# [DIRECTIONS]
Below are records. Copy every line with "left" in it.

[Human pose images with coordinates]
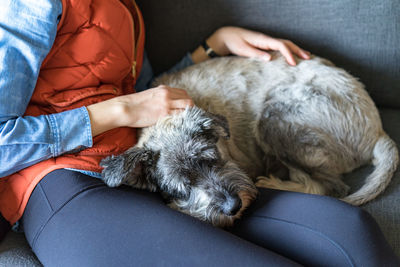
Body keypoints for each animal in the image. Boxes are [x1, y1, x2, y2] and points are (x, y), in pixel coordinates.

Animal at [99, 52, 396, 228]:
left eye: (212, 158)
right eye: (183, 187)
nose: (234, 206)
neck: (162, 120)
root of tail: (378, 130)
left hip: (276, 116)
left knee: (327, 186)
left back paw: (274, 182)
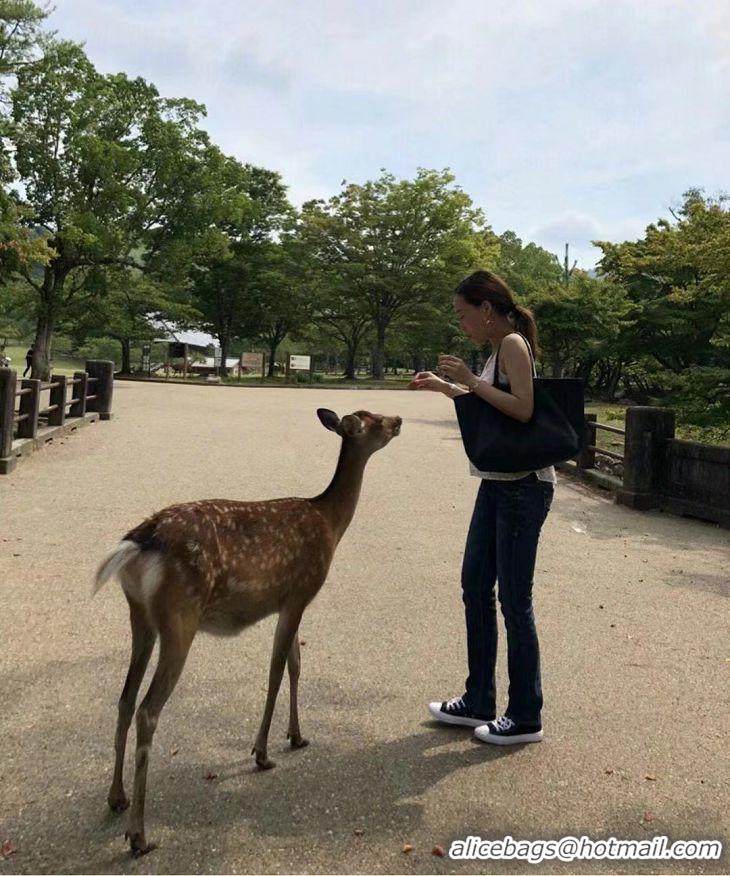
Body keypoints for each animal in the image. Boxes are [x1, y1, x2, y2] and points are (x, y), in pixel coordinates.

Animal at [93, 406, 400, 856]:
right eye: (373, 421)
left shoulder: (287, 604)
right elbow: (276, 670)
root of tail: (138, 541)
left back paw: (117, 798)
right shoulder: (299, 592)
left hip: (140, 617)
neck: (330, 523)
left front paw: (297, 735)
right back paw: (139, 836)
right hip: (179, 617)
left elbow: (295, 664)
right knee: (149, 708)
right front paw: (262, 752)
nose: (398, 420)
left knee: (125, 699)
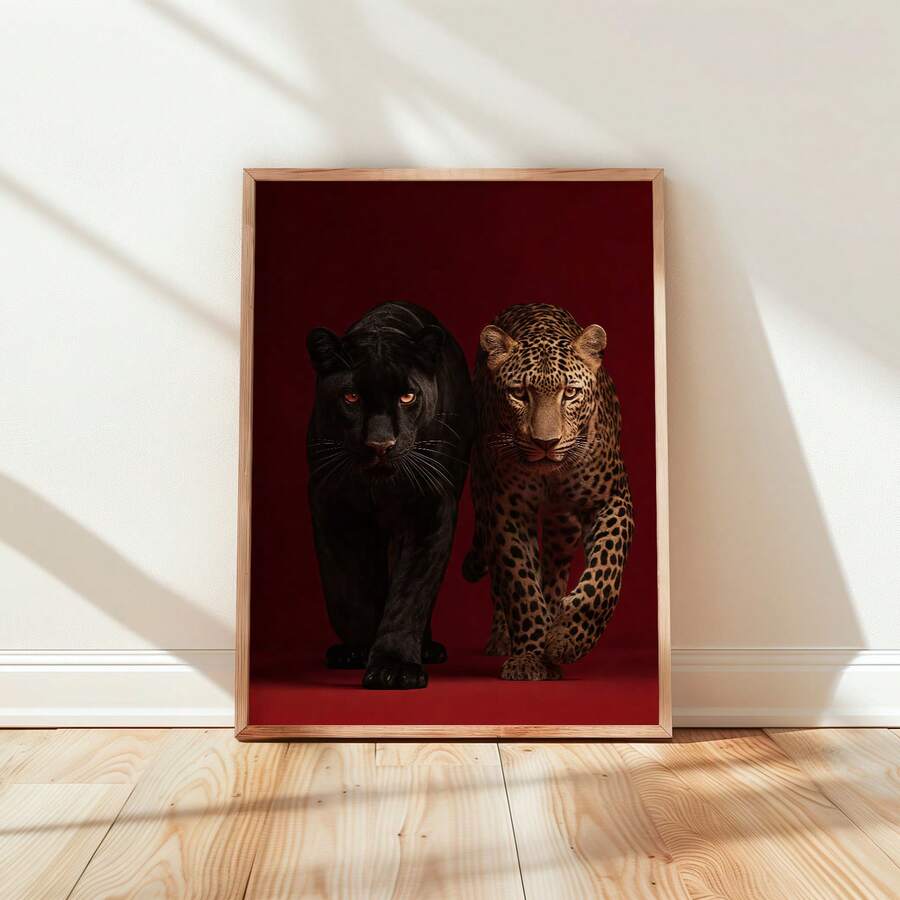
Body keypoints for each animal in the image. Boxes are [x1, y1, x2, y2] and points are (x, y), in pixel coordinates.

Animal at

# [WRITTEN ANSWER]
left eye: (212, 158)
left hip: (276, 116)
left knee: (327, 186)
left back paw: (274, 182)
left shoulder: (287, 604)
left back paw: (117, 798)
left hip: (140, 617)
left front paw: (297, 735)
left elbow: (295, 664)
left knee: (125, 699)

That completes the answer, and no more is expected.